▶ **Brano da leggere**
***

Pechino e Mosca puntano a costituire un ordine internazionale antioccidentale: un pericoloso incubo geopolitico che sta prendendo progressivamente forma

Si rafforza l’asse tra Mosca e Pechino. “Non importa come la situazione cambierà, la Cina rafforzerà la cooperazione strategica con la Russia per promuovere un nuovo modello di relazioni internazionali e una comunità con un futuro condiviso per il genere umano”, ha dichiarato martedì il viceministro degli Esteri cinese Le Yucheng, ricevendo a Pechino l'ambasciatore russo Andrey Denisov. Si tratta di parole significativamente inquietanti, ma che non stupiscono.

La Repubblica popolare non ha mai condannato l’aggressione russa dell’Ucraina e ha di fatto spalleggiato il Cremlino in varie occasioni: ha lasciato intendere di non voler sostenere le sanzioni occidentali, mentre – alcuni giorni fa – ha votato contro la risoluzione che sospendeva Mosca dal Consiglio per i diritti umani delle Nazioni Unite. Le parole di Le Yucheng sono quindi del tutto coerenti con l’atteggiamento finora tenuto da Pechino: una Pechino che non ha alcuna intenzione di ritirare il suo supporto al Cremlino. I paradossi risiedono semmai in Occidente, dove si spera ancora che sia possibile sganciare in qualche modo la Cina dalla Russia. L’Alto rappresentante per gli affari esteri dell’Ue, Josep Borrell, ha invocato una mediazione del Dragone nella crisi, mentre il presidente della Commissione europea, Ursula von der Leyen, ha chiesto a Pechino di non interferire nelle sanzioni occidentali contro Mosca, ventilando un “danno di reputazione” per la Cina. Una tesi similare è stata di recente espressa anche dal segretario al Tesoro americano, Janet Yellen. È evidente che queste posizioni sono dettata da una sostanziale ingenuità. Ritenere auspicabile una mediazione da parte della Cina rischia infatti di rivelarsi un errore di dimensioni bibliche.

***

(Estratti da un dataset)
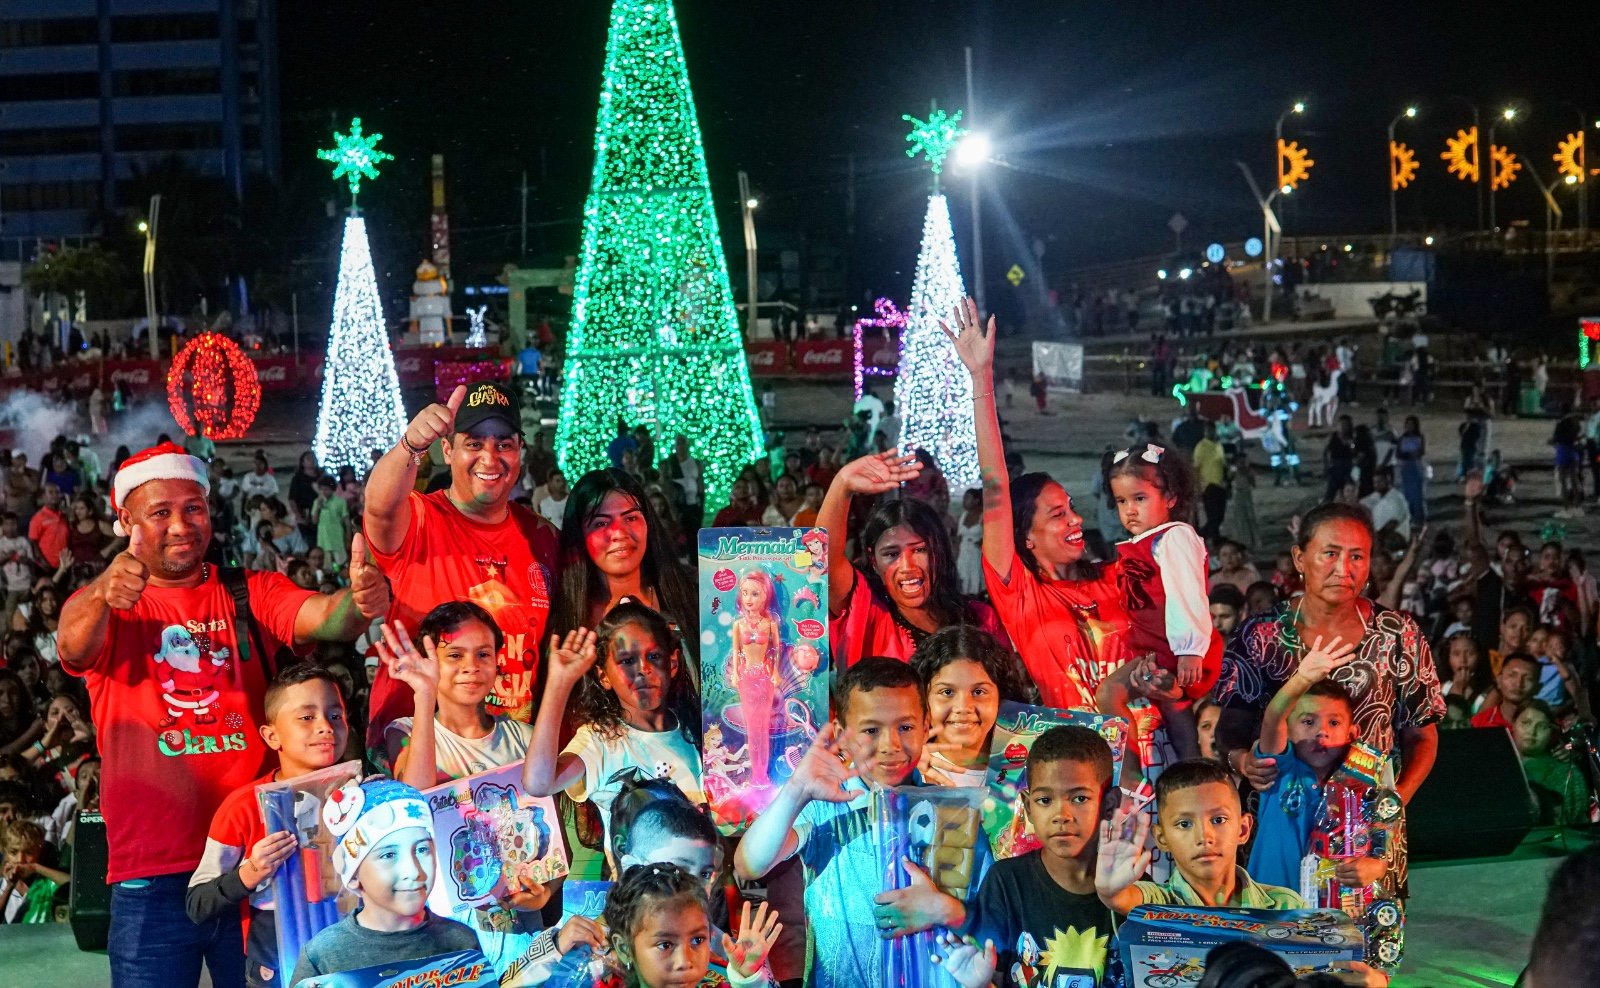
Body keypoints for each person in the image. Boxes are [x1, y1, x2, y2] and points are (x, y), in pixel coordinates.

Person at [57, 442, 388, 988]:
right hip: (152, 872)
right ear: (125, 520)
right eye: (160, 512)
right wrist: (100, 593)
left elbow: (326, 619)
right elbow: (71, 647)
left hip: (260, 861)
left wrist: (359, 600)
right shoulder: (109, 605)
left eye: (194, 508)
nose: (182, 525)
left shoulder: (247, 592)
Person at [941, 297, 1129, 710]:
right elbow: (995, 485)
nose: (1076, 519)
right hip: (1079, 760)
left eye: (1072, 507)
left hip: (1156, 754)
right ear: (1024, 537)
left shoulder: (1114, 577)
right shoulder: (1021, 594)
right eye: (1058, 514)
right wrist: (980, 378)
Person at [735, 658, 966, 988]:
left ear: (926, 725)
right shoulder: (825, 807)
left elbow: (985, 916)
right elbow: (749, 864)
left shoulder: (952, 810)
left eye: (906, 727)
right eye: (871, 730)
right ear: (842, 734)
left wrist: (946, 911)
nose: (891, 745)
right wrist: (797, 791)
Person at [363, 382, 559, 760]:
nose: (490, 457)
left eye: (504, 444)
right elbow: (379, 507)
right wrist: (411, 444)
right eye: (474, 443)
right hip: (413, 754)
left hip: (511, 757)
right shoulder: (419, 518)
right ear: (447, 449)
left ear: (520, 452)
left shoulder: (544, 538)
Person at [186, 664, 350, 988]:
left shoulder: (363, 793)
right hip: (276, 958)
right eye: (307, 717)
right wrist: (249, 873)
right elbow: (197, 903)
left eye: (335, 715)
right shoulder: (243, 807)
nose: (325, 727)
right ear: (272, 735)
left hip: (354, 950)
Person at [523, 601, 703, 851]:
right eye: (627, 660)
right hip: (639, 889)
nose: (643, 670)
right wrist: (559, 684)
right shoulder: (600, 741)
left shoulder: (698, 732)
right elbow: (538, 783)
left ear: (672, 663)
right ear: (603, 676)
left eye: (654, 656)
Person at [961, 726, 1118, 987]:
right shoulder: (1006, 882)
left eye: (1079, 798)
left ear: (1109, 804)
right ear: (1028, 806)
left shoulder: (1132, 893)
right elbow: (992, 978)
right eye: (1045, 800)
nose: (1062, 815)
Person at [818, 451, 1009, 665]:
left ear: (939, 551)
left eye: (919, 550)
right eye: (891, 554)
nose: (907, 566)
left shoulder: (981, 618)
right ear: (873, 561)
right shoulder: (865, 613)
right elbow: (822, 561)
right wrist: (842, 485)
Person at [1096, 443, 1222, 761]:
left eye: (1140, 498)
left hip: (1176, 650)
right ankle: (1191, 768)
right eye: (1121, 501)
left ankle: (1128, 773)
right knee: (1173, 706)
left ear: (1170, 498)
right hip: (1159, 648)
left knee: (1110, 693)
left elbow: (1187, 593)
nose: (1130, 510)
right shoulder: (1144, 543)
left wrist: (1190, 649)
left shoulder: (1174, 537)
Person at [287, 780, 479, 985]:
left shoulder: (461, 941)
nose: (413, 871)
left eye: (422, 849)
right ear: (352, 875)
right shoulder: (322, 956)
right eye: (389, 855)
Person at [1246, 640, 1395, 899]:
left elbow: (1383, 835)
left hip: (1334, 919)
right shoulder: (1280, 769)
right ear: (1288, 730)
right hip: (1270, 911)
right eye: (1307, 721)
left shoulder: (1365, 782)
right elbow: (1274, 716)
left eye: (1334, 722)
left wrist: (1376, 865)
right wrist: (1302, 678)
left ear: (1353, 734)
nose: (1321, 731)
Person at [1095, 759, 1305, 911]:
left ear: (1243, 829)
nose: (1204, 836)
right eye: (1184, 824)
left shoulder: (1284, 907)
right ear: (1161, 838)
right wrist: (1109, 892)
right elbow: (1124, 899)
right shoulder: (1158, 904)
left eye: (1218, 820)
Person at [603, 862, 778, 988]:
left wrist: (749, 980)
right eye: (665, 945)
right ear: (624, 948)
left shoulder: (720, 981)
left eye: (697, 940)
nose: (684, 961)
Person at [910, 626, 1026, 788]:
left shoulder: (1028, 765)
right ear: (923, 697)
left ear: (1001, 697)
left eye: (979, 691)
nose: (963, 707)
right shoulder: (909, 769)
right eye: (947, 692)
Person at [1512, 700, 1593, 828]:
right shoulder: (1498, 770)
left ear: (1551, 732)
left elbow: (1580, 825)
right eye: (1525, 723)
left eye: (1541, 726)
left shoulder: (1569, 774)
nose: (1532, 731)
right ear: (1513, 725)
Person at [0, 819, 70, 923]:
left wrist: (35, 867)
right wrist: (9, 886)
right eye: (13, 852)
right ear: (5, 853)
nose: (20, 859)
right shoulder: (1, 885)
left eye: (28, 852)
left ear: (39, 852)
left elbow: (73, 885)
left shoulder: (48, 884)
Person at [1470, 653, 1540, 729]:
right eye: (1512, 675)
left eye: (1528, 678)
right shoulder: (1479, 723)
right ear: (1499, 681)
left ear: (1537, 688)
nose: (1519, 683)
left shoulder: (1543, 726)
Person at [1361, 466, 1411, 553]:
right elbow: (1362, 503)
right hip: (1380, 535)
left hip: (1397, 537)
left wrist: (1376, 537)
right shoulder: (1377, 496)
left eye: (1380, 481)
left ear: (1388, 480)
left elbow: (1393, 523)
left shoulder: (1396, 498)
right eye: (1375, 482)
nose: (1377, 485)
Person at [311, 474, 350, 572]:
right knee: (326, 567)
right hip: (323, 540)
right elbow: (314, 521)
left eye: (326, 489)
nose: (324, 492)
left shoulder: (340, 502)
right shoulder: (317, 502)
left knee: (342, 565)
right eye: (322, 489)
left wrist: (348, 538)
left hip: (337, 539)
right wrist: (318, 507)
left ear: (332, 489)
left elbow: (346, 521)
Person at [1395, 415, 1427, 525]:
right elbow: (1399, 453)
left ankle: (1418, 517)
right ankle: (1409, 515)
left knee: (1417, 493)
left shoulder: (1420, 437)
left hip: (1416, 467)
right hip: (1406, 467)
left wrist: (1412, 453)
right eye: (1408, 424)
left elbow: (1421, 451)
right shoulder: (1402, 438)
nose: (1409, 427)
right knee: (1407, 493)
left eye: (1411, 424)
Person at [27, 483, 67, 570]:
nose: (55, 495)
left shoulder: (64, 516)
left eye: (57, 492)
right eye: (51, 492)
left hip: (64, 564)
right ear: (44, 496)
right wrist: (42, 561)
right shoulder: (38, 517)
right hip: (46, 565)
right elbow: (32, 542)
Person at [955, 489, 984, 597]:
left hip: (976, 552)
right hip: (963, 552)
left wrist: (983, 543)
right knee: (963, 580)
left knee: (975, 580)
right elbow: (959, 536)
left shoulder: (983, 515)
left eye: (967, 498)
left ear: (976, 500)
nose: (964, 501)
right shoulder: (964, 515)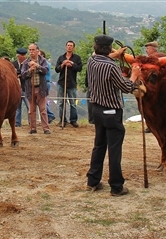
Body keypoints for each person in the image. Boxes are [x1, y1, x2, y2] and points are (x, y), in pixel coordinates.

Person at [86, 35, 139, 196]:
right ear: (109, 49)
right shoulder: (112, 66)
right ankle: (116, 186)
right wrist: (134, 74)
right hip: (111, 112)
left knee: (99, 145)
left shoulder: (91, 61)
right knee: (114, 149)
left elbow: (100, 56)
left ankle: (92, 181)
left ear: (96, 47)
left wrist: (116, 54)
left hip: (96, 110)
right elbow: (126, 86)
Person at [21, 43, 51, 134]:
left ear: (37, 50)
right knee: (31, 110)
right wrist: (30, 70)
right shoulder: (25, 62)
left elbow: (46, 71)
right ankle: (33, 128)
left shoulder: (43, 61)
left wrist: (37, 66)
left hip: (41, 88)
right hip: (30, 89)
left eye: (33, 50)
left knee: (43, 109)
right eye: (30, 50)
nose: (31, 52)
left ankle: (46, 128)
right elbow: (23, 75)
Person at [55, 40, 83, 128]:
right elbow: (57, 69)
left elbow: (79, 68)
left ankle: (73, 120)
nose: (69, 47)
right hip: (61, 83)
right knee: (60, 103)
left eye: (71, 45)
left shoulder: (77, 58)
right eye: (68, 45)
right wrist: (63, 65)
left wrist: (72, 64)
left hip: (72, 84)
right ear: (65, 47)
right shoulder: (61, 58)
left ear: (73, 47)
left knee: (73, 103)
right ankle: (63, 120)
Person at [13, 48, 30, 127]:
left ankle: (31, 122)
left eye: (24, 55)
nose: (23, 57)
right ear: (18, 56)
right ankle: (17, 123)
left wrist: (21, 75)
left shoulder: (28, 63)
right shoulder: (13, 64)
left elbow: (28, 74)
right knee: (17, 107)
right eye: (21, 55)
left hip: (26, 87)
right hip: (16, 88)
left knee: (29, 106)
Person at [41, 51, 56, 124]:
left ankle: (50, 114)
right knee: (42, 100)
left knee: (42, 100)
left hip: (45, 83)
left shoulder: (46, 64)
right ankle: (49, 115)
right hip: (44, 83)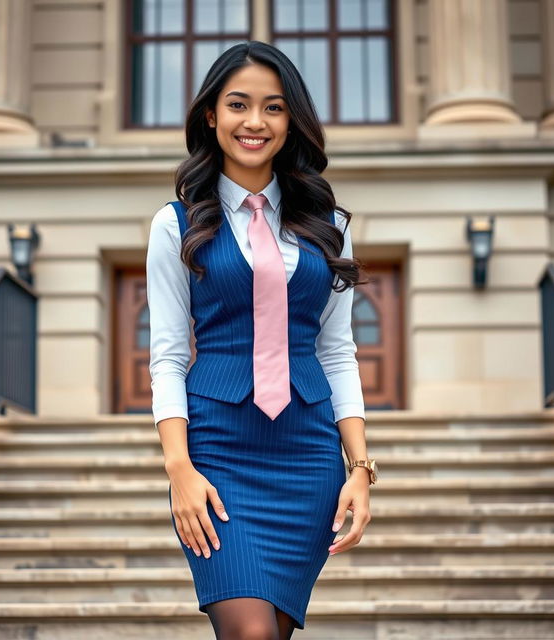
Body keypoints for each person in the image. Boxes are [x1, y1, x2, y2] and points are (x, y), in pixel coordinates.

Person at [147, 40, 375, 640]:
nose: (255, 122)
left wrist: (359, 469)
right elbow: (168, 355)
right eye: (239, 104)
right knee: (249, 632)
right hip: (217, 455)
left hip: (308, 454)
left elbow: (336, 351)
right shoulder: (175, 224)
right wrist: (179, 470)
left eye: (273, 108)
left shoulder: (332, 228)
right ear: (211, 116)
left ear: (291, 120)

***

Puoi ricopiare, senza alcuna modifica, il passo del brano sull'asse tra Mosca e Pechino che comincia con "Pechino e Mosca" e finisce con "che non stupiscono."? Le voci costituiscono materiale a sé, distinto dal brano.

▶ **Soluzione del problema**
Pechino e Mosca puntano a costituire un ordine internazionale antioccidentale: un pericoloso incubo geopolitico che sta prendendo progressivamente forma

Si rafforza l’asse tra Mosca e Pechino. “Non importa come la situazione cambierà, la Cina rafforzerà la cooperazione strategica con la Russia per promuovere un nuovo modello di relazioni internazionali e una comunità con un futuro condiviso per il genere umano”, ha dichiarato martedì il viceministro degli Esteri cinese Le Yucheng, ricevendo a Pechino l'ambasciatore russo Andrey Denisov. Si tratta di parole significativamente inquietanti, ma che non stupiscono.